Key parameters in postgresql.conf:

# /etc/postgresql/X.Y/main/postgresql.conf

# Shared Memory
shared_buffers = 1GB       # ~25% of total RAM is a common starting point
effective_cache_size = 3GB # ~75% of total RAM, informs the planner about OS cache

# WAL (Write-Ahead Logging)
wal_level = replica        # Or 'logical' if using logical replication
wal_buffers = 16MB         # At least 3 times shared_buffers/128, or 16MB
wal_writer_delay = 200ms   # How often WAL writer wakes up
min_wal_size = 1GB         # Minimum size of WAL files
max_wal_size = 4GB         # Maximum size of WAL files

# Checkpointing
checkpoint_timeout = 5min  # Time between checkpoints
max_wal_size = 4GB         # Max WAL size before checkpoint
checkpoint_completion_target = 0.9 # Spread checkpoint over 90% of the interval

# Memory and I/O
work_mem = 16MB             # For sorts, hashes, etc. Per operation.
maintenance_work_mem = 256MB # For VACUUM, CREATE INDEX, etc.
random_page_cost = 1.1      # Lower if using SSDs
seq_page_cost = 1.0

# Connection Handling
max_connections = 200      # Adjust based on application needs
shared_preload_libraries = 'pg_stat_statements' # Essential for query analysis

# Autovacuum
autovacuum = on
autovacuum_max_workers = 3
autovacuum_naptime = 15s
autovacuum_vacuum_threshold = 50
autovacuum_analyze_threshold = 50
autovacuum_vacuum_scale_factor = 0.2 # Percentage of table size to trigger vacuum
autovacuum_analyze_scale_factor = 0.1 # Percentage of table size to trigger analyze

# Logging
log_destination = 'stderr'
logging_collector = on
log_directory = 'pg_log'
log_filename = 'postgresql-%Y-%m-%d_%H%M%S.log'
log_min_duration_statement = 250ms # Log slow queries
log_checkpoints = on
log_connections = on
log_disconnections = on
log_lock_waits = on
log_temp_files = 0 # Log temp files larger than this
log_autovacuum_min_duration = 0 # Log autovacuum actions

PostgreSQL Tuning Notes:

shared_buffers: The most critical parameter. It’s the amount of memory PostgreSQL uses for caching data. A common starting point is 25% of RAM.
effective_cache_size: This tells the query planner how much memory is available for caching by both PostgreSQL (shared_buffers) and the OS file system cache. Set it high (e.g., 50-75% of RAM) to encourage the planner to use indexes.
WAL Tuning: Parameters like wal_buffers, min_wal_size, and max_wal_size affect write performance and recovery time.
work_mem and maintenance_work_mem: work_mem is used per operation (sort, hash join), so be cautious not to set it too high globally. maintenance_work_mem is for maintenance tasks.
Autovacuum: Crucial for PostgreSQL to reclaim space from dead tuples and update statistics. Tune its parameters to ensure it runs effectively without impacting performance.
log_min_duration_statement: Essential for identifying slow queries. Set it to a value that captures problematic queries without flooding your logs.
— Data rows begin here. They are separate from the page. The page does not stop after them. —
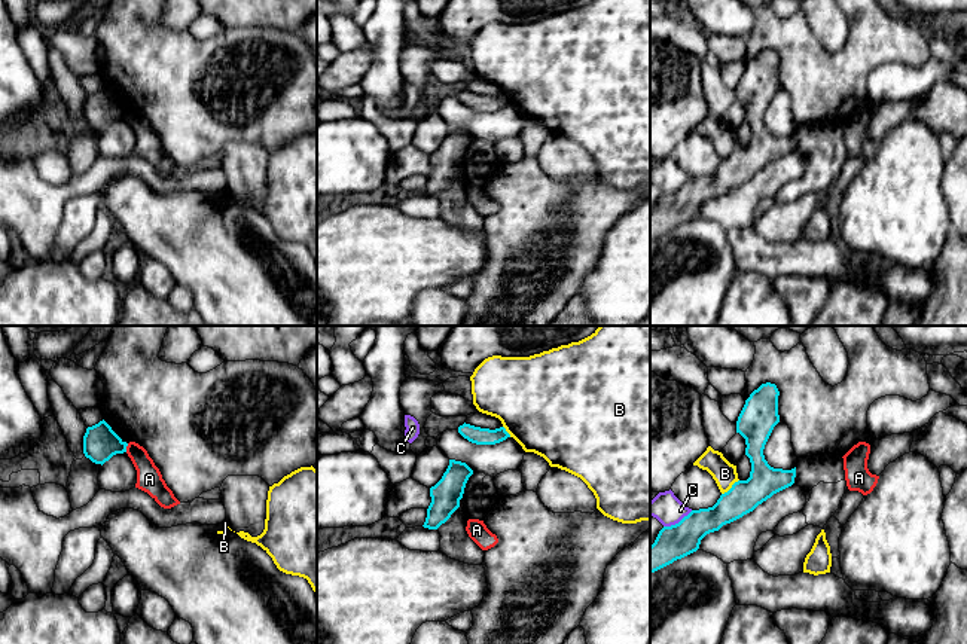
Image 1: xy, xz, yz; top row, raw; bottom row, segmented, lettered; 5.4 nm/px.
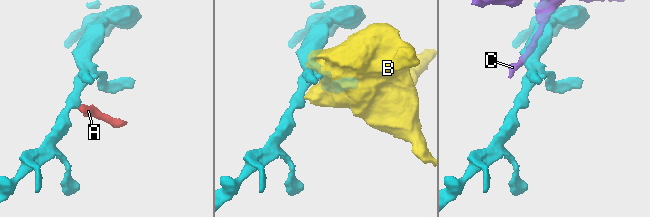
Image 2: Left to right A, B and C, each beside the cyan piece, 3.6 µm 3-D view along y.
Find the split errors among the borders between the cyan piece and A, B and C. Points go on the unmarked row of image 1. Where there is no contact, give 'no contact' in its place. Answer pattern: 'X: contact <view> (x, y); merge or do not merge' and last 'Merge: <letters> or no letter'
A: contact xy (125, 115); do not merge
B: contact yz (731, 155); do not merge
C: contact yz (679, 189); do not merge
Merge: no letter

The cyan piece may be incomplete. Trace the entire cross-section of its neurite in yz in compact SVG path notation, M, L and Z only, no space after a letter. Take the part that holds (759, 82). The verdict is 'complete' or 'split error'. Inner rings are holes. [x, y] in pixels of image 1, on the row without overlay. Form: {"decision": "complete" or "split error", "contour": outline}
{"decision": "complete", "contour": "M762 51L745 67L738 83L736 100L745 106L745 122L751 129L750 144L735 149L713 174L692 177L678 190L664 193L650 213L650 239L696 219L707 201L753 178L774 161L794 150L796 134L774 135L763 122L765 112L780 89L778 62L775 51Z"}

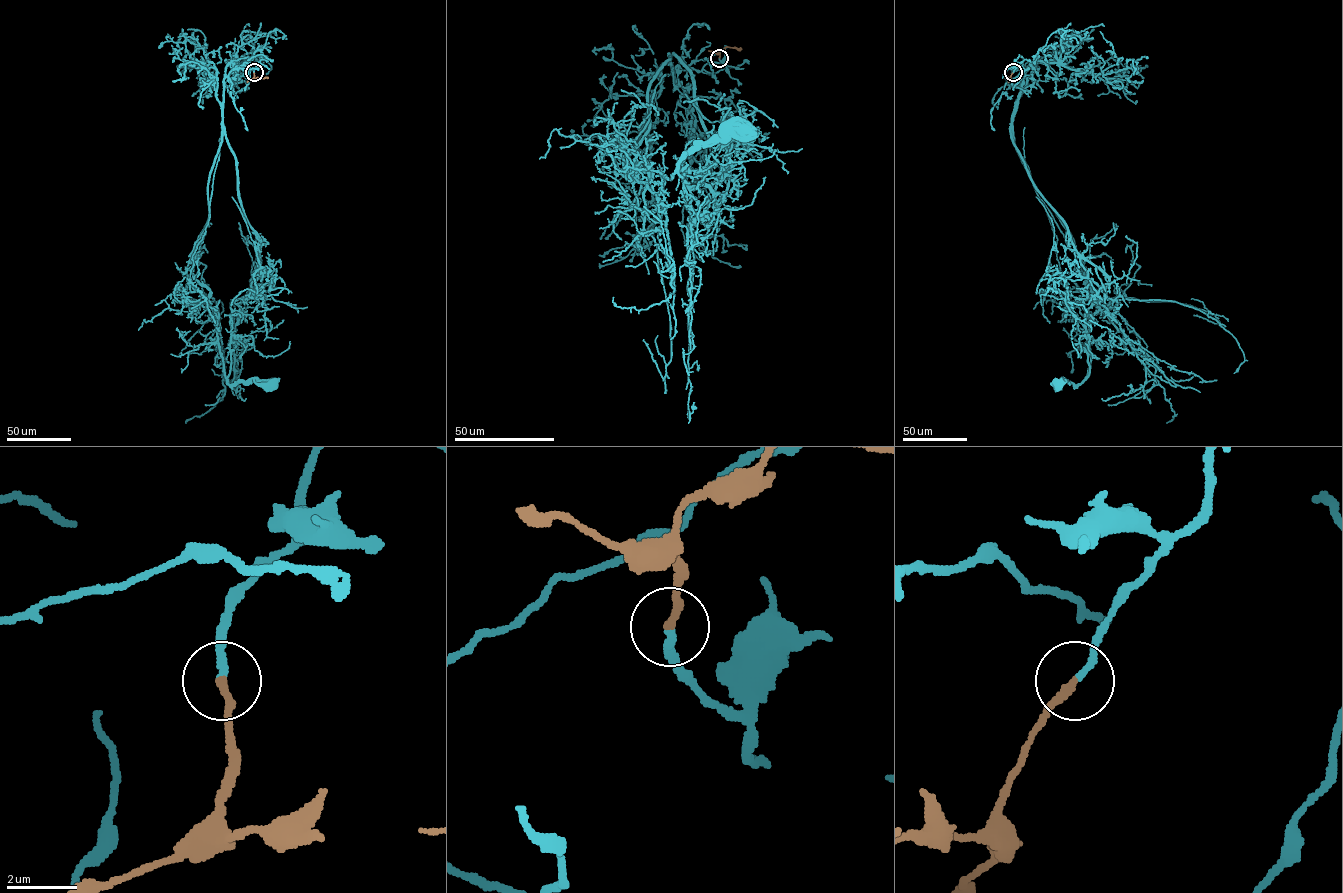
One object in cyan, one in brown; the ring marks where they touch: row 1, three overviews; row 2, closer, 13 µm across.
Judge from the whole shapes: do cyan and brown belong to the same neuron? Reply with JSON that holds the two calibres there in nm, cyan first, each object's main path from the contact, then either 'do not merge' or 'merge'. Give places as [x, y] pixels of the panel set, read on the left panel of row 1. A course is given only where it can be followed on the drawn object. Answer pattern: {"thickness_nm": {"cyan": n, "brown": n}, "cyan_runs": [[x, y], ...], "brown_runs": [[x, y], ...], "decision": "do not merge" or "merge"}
{"thickness_nm": {"cyan": 190, "brown": 220}, "cyan_runs": [[254, 72], [257, 63], [244, 62], [223, 81], [221, 144], [192, 271], [218, 317], [226, 382], [269, 385]], "brown_runs": [[254, 73], [254, 78], [268, 77]], "decision": "merge"}

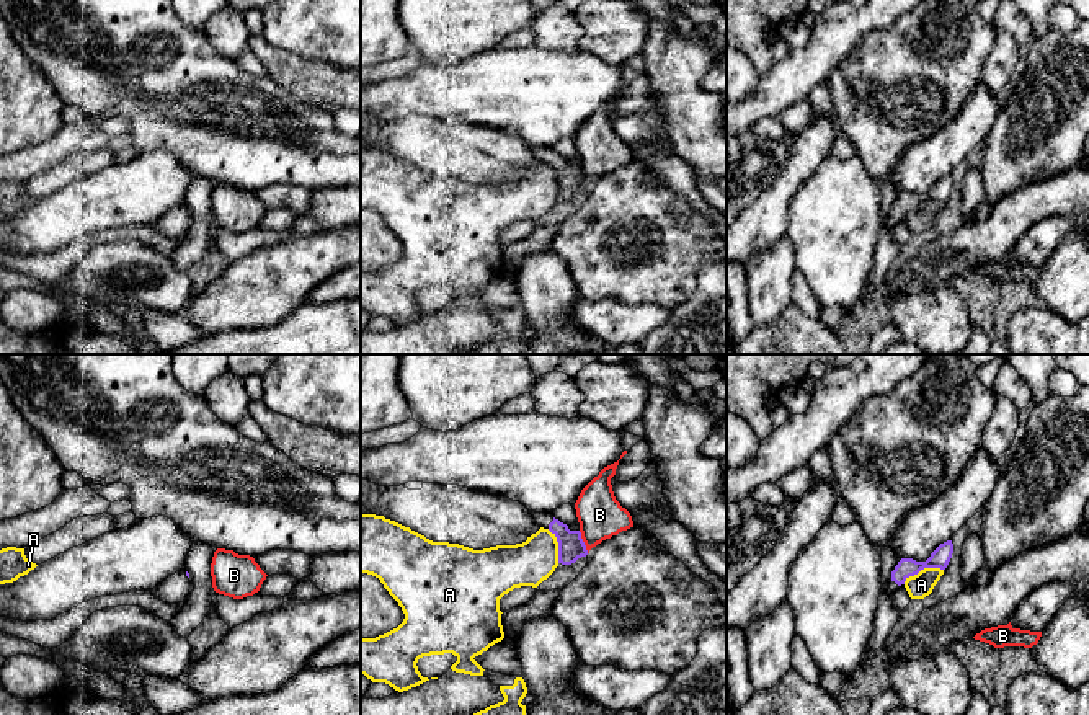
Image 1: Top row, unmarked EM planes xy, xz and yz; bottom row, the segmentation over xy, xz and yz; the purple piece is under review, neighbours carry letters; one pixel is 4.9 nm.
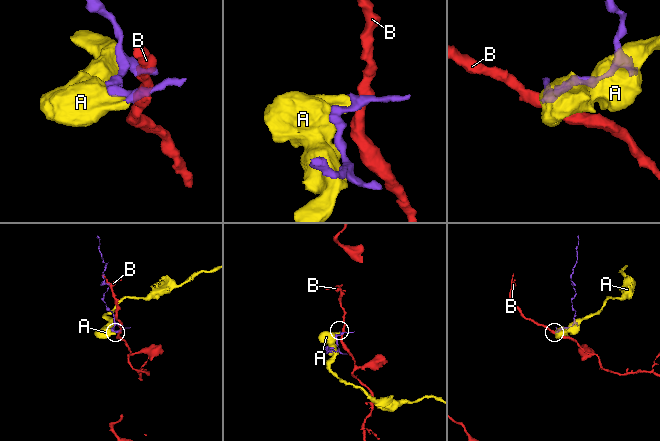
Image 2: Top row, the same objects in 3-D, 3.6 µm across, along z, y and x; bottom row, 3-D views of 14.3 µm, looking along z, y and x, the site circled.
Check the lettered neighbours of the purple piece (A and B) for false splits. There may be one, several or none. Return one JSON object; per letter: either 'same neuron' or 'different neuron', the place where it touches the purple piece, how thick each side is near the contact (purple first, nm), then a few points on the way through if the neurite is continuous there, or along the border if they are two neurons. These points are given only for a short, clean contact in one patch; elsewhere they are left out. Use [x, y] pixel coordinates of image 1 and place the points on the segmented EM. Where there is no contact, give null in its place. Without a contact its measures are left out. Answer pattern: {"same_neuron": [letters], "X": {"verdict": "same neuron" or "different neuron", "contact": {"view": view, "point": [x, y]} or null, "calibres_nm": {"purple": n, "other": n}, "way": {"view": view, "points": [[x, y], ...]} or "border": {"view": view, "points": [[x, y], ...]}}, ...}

Monitoring and Iterative Tuning

Tuning is not a one-time event. Continuous monitoring is key to identifying bottlenecks and validating changes. Use tools like:

AWS CloudWatch: Monitor CPU utilization, memory usage, network I/O, and disk I/O for your EC2 instances and RDS instances.
Nginx Status Module: Provides insights into active connections, requests, and errors. Enable it via ngx_http_stub_status_module.
Application Performance Monitoring (APM) Tools: New Relic, Datadog, Scout APM, or Skylight provide deep insights into application code performance, database query times, and external service calls.
Database Performance Tools: pg_stat_statements (PostgreSQL) or mysqltuner.pl / pt-query-digest (MySQL) help identify slow queries and resource usage.
System Monitoring: Tools like htop, vmstat, iostat, and netstat on your servers.

When making changes, adjust one parameter at a time, monitor the impact, and document your findings. This iterative approach ensures you understand the effect of each tuning step and can revert if necessary.